> _RECORD SET_
━━━━━━
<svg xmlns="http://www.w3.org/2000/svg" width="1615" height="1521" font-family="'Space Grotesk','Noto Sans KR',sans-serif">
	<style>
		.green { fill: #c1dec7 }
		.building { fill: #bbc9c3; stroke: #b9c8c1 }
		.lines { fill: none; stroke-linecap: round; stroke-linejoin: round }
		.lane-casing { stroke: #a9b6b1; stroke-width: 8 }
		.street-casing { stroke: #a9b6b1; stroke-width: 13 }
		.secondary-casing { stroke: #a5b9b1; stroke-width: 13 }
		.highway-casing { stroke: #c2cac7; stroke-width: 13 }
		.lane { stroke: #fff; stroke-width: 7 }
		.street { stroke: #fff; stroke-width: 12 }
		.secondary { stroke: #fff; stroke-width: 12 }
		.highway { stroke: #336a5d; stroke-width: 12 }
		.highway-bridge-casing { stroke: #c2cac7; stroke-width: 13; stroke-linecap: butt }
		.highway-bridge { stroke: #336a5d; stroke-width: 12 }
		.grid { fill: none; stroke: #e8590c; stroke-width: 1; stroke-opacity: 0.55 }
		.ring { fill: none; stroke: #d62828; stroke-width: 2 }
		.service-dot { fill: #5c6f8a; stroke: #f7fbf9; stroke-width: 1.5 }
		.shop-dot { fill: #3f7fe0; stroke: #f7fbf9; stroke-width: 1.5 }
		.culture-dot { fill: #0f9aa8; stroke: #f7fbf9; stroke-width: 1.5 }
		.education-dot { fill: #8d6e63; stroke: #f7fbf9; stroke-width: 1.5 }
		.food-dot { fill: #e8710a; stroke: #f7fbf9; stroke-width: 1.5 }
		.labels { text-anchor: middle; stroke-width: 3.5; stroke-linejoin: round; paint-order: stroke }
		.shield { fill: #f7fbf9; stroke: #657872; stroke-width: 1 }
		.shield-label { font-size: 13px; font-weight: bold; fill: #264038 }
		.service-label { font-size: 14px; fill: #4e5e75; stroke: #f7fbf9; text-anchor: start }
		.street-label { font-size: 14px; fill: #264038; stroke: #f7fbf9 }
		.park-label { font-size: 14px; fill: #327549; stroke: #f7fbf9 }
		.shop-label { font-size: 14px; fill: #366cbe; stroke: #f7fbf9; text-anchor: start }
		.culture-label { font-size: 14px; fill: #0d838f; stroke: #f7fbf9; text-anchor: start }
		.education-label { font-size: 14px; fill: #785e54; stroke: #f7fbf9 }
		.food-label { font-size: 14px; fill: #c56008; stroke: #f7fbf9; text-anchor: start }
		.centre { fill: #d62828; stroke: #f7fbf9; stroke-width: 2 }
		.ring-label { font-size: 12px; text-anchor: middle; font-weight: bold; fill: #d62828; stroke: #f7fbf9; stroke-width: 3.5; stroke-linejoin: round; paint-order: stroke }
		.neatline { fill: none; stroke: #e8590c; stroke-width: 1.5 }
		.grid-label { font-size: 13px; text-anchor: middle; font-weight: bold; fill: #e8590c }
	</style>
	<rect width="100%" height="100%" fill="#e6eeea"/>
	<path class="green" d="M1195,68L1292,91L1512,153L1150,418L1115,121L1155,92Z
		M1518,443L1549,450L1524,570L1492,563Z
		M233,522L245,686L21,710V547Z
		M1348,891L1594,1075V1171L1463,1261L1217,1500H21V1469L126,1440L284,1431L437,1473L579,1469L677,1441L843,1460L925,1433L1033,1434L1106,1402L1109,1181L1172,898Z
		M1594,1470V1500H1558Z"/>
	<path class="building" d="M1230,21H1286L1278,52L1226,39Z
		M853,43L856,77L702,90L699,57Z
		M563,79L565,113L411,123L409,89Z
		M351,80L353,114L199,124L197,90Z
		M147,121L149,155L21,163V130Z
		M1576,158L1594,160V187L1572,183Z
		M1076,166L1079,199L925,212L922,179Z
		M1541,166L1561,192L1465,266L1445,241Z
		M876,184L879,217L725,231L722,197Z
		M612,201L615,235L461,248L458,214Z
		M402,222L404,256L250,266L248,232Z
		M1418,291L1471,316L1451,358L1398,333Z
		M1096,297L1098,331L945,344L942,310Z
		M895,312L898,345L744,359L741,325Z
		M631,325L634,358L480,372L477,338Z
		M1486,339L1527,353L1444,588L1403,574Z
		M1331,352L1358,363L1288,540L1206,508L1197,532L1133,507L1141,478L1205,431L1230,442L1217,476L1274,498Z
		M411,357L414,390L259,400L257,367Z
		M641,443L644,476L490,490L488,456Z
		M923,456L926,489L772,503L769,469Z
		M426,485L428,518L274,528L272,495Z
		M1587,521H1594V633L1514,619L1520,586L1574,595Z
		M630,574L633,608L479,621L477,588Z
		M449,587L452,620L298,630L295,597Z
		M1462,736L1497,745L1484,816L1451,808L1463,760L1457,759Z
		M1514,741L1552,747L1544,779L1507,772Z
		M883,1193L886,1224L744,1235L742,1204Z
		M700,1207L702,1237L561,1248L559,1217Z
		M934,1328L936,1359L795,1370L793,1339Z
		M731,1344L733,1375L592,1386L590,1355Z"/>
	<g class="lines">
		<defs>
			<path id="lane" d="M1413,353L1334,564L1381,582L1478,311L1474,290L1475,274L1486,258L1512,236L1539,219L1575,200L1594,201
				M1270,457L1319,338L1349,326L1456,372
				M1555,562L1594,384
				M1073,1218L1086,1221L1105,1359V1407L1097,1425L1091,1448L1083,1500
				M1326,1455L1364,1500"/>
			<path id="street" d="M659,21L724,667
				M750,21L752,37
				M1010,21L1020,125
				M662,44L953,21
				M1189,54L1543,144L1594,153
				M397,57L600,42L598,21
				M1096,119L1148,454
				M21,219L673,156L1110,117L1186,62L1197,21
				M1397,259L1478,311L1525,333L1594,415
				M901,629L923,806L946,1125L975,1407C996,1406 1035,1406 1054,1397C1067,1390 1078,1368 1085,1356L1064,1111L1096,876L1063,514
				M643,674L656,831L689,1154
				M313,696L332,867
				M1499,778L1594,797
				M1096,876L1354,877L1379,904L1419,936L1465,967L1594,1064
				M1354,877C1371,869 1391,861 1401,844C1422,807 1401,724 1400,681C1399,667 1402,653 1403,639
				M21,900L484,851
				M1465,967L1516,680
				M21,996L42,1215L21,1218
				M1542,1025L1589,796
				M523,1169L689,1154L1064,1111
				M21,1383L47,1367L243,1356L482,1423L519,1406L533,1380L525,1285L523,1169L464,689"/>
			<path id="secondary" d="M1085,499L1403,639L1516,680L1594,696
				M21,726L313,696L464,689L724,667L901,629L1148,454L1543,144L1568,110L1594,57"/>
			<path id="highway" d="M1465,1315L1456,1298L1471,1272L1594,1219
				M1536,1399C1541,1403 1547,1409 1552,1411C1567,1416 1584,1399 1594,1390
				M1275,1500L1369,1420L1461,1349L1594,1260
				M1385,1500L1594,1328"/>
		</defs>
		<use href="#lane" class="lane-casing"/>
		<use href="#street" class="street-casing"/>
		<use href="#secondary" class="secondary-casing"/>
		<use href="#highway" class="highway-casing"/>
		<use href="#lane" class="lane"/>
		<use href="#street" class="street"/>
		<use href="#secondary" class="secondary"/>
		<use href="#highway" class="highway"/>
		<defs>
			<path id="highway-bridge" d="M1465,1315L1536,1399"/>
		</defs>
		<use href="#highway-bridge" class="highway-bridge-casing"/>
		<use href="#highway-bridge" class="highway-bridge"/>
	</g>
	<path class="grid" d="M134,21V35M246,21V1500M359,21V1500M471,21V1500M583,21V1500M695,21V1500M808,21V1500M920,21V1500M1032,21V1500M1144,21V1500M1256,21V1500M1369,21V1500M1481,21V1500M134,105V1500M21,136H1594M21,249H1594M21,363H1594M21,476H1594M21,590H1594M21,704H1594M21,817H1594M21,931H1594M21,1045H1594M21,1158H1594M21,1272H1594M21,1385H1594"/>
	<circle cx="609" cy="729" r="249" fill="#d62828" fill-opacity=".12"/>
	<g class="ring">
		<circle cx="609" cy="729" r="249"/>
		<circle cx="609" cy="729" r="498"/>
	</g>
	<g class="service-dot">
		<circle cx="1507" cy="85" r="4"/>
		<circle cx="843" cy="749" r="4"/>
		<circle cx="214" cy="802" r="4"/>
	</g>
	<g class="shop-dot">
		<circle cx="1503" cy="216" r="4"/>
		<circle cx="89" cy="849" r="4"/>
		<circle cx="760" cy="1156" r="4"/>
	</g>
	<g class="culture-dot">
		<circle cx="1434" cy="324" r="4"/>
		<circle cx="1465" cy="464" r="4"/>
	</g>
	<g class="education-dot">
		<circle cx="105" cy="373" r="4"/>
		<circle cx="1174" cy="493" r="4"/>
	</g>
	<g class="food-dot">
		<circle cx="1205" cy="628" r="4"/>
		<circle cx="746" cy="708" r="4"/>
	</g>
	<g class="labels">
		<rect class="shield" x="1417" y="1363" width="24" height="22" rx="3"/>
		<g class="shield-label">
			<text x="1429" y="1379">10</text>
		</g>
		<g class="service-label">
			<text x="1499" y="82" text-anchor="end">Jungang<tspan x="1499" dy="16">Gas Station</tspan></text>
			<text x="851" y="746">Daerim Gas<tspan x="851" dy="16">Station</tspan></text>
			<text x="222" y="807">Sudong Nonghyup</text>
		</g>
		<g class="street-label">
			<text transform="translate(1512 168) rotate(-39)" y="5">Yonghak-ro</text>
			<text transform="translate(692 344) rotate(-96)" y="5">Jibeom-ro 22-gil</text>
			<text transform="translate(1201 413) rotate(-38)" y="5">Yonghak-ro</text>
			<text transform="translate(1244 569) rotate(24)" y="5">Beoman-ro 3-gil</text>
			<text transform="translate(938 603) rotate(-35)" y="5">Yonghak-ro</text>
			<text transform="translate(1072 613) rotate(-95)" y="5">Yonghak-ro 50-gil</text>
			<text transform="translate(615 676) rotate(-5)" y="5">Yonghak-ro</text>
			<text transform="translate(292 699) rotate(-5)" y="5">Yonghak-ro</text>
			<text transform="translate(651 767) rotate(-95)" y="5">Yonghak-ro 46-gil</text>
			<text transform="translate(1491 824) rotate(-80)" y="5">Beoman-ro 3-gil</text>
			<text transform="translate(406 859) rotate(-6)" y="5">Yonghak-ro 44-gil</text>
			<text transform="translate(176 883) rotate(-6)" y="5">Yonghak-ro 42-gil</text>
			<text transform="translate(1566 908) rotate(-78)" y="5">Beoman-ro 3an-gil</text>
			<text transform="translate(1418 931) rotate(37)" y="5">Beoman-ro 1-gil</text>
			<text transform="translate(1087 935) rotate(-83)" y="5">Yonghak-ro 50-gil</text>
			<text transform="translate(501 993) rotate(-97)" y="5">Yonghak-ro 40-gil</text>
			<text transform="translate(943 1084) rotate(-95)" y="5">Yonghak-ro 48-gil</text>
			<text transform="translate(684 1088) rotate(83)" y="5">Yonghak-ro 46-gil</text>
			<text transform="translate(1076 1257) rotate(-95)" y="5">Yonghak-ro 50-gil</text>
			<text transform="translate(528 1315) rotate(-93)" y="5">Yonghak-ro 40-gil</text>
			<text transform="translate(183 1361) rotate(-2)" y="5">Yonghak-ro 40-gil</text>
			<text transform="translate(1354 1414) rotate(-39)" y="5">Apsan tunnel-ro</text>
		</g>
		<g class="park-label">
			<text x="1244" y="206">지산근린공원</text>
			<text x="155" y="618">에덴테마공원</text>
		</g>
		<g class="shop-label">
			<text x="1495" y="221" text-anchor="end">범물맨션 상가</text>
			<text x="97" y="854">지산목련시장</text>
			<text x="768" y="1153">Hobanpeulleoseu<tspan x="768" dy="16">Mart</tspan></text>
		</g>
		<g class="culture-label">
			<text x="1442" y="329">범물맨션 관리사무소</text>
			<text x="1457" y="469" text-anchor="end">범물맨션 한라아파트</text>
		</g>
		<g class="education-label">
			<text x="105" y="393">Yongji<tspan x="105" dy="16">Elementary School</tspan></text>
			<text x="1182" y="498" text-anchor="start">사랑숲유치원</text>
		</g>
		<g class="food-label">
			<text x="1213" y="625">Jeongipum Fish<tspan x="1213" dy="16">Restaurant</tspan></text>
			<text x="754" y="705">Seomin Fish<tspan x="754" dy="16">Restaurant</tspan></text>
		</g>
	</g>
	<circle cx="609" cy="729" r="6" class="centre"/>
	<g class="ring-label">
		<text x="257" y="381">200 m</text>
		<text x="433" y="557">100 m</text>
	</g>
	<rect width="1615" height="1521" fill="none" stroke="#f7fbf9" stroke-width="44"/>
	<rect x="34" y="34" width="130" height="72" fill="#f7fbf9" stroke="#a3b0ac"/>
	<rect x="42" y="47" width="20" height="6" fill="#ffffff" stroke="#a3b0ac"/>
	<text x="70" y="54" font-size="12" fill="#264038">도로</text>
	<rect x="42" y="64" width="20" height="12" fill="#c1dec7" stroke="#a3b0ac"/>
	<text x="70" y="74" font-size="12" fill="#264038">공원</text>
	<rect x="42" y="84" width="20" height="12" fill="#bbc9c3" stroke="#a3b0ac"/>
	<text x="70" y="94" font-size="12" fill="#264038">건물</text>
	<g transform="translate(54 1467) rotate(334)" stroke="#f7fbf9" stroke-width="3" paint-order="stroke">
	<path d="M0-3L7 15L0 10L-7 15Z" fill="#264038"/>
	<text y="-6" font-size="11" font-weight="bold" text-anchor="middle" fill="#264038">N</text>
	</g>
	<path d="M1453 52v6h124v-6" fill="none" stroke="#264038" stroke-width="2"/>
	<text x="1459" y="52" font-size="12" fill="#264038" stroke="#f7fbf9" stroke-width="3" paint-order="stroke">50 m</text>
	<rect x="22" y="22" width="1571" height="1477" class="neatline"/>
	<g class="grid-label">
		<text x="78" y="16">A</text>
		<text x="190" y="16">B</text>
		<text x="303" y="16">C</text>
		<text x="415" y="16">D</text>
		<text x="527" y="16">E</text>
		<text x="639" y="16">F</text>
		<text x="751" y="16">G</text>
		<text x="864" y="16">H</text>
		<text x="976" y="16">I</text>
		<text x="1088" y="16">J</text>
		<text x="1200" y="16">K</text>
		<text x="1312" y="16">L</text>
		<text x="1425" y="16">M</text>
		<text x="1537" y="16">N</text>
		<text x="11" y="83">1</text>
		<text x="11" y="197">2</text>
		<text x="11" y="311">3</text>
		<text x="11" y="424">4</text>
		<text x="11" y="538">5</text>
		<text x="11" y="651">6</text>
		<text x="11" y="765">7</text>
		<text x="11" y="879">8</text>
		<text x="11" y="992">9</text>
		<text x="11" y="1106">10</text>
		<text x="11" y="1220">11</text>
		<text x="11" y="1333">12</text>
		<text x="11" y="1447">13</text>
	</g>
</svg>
━━━━━━
> _BRIEF_
Only the lines above from the one with "M700,1207L702,1237L561,1248L559,1217Z" up to and including the one with "M523,1169L689,1154L1064,1111" should be repeated, exactly as written.

> _RESULT_
		M700,1207L702,1237L561,1248L559,1217Z
		M934,1328L936,1359L795,1370L793,1339Z
		M731,1344L733,1375L592,1386L590,1355Z"/>
	<g class="lines">
		<defs>
			<path id="lane" d="M1413,353L1334,564L1381,582L1478,311L1474,290L1475,274L1486,258L1512,236L1539,219L1575,200L1594,201
				M1270,457L1319,338L1349,326L1456,372
				M1555,562L1594,384
				M1073,1218L1086,1221L1105,1359V1407L1097,1425L1091,1448L1083,1500
				M1326,1455L1364,1500"/>
			<path id="street" d="M659,21L724,667
				M750,21L752,37
				M1010,21L1020,125
				M662,44L953,21
				M1189,54L1543,144L1594,153
				M397,57L600,42L598,21
				M1096,119L1148,454
				M21,219L673,156L1110,117L1186,62L1197,21
				M1397,259L1478,311L1525,333L1594,415
				M901,629L923,806L946,1125L975,1407C996,1406 1035,1406 1054,1397C1067,1390 1078,1368 1085,1356L1064,1111L1096,876L1063,514
				M643,674L656,831L689,1154
				M313,696L332,867
				M1499,778L1594,797
				M1096,876L1354,877L1379,904L1419,936L1465,967L1594,1064
				M1354,877C1371,869 1391,861 1401,844C1422,807 1401,724 1400,681C1399,667 1402,653 1403,639
				M21,900L484,851
				M1465,967L1516,680
				M21,996L42,1215L21,1218
				M1542,1025L1589,796
				M523,1169L689,1154L1064,1111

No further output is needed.